Warga kampung Cisuren digemparkan oleh kemunculan setan pocong, yang mulai berkeliaran mengganggu ketenangan Warga, bahkan yang menjadi semakin meresahkan, banyak laporan warga menyebutkan kalau Dengan hadirnya setan pocong banyak orang yang kehilangan uang. Sampai akhirnya warga pun berinisiatif untuk menyelidikinya, sampai akhirnya mereka pun menemukan hal yang sangat mengejutkan.
Karya ini diterbitkan atas izin NovelToon Deri saepul, isi konten hanyalah pandangan pribadi pembuatnya, tidak mewakili NovelToon sendiri
Kehidupan Sukarmin
Pov Sukarmin
Pagi terasa begitu Indah, matahari sudah menampakkan dirinya dari ufuk timur, langit terlihat sangat cerah, burung-burung terdengar berkicau sambil loncat-loncat di ranting pohon menjemur sayap yang basah terkena air embun, menyambut sang surya yang selalu setia memberikan penerangan ke seluruh alam semesta.

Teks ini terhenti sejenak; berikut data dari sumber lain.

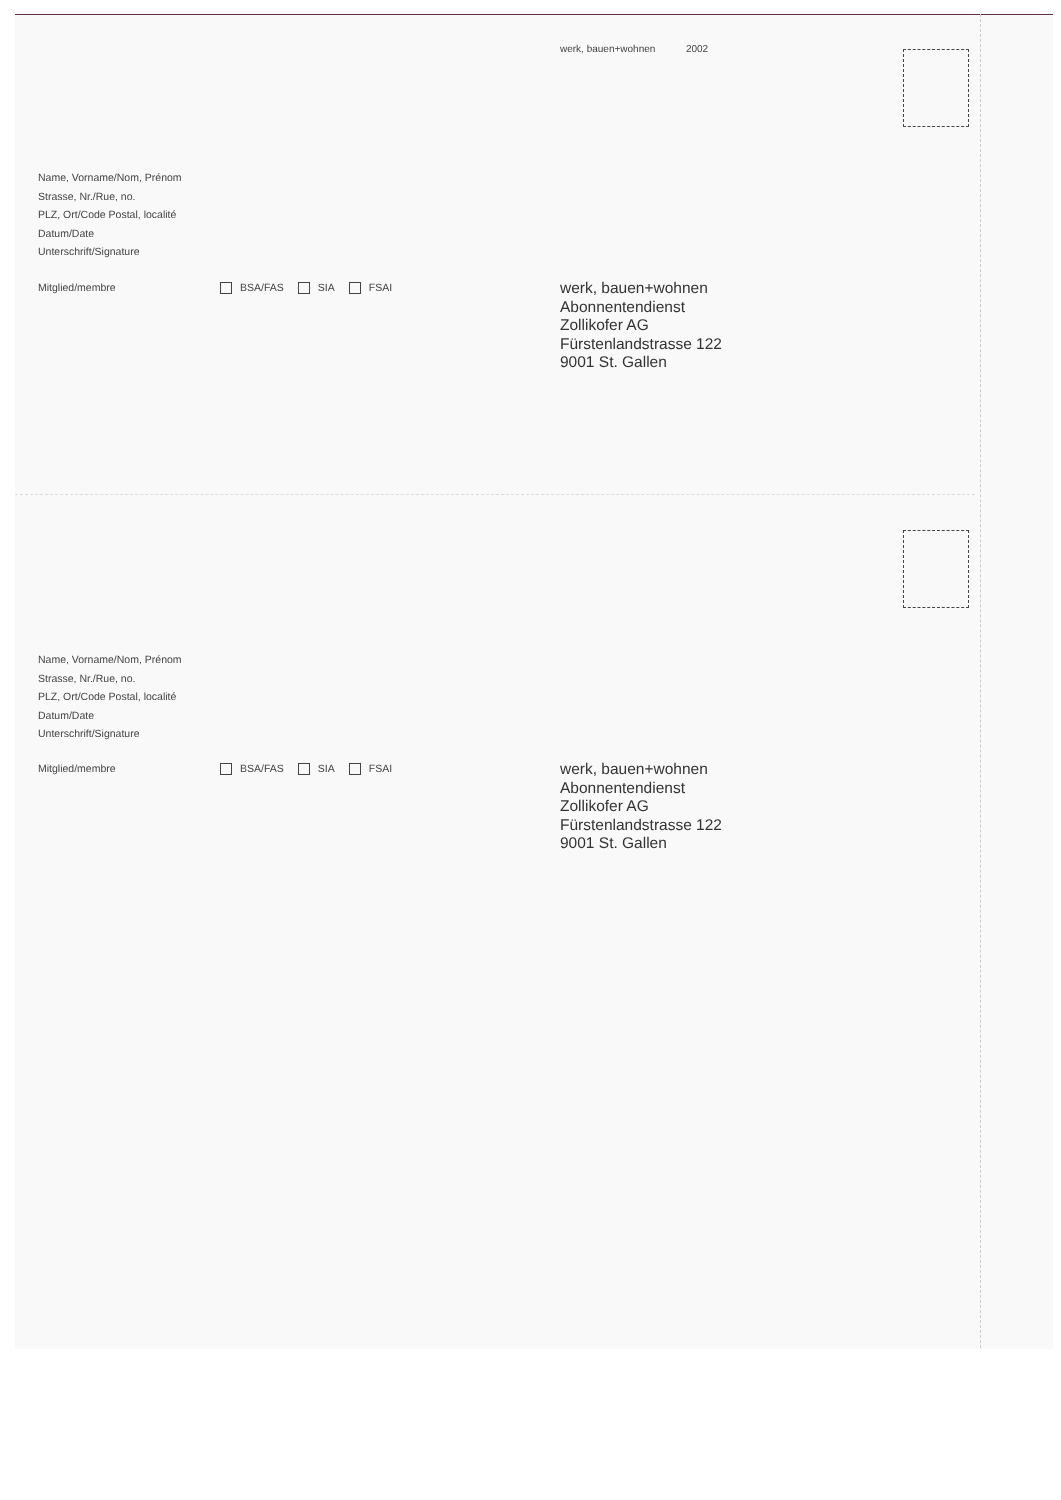werk, bauen+wohnen 2002
Name, Vorname/Nom, Prénom
Strasse, Nr./Rue, no.
PLZ, Ort/Code Postal, localité
Datum/Date
Unterschrift/Signature
Mitglied/membre BSA/FAS SIA FSAI
werk, bauen+wohnen
Abonnentendienst
Zollikofer AG
Fürstenlandstrasse 122
9001 St. Gallen
Name, Vorname/Nom, Prénom
Strasse, Nr./Rue, no.
PLZ, Ort/Code Postal, localité
Datum/Date
Unterschrift/Signature
Mitglied/membre BSA/FAS SIA FSAI
werk, bauen+wohnen
Abonnentendienst
Zollikofer AG
Fürstenlandstrasse 122
9001 St. Gallen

Para warga Kampung cisuren sudah terlihat mulai bergerak menuju tempat kerja masing-masing, ada yang pergi ke sawah, ke kebun, ke pasar dan ke tempat-tempat lainnya, mencari kehidupan untuk menafkahi keluarga.
Aku dan istriku masih berada di dapur menyantap sarapan singkong bakar yang disiram oleh minyak, ditaburi dengan garam, ditambah dengan air teh panas untuk menghangatkan perut.
"Kenapa Bapak pagi-pagi sudah melamun?" tanya istriku mulai membuka pembicaraan di pagi itu.
"Bapak sedang memikirkan anak kita." jawabku sambil menyuap kembali roti kampung yang terasa begitu nikmat.
"Emangnya kenapa?" tanya Ati matanya memenuhi wajahku.
"Tidak terasa meskipun hidup kita serba pas-pasan, anak kita sekarang sudah besar sudah dewasa, sudah Pemuda. Kalau tidak salah sekarang umurnya hampir menginjak 20 tahun atau 21 tahun, sudah senang main, sudah senang diperhatikan oleh perempuan, meski badannya sangat sehat dengan tubuh yang tinggi dan kulit yang kuning langsat, namun ada yang mengiris hati Bapak ketika melihat pakaiannya yang hanya biasa-biasa saja, karena keadaan kita yang kurang mampu. jangankan untuk membeli pakaian untuk bisa makan saja kita sudah sangat bersyukur." jawabku sambil menatap ke arah api yang berada di tungku.
"Tumben Bapak memikirkan anak, sampai sedalam itu. ada apa?"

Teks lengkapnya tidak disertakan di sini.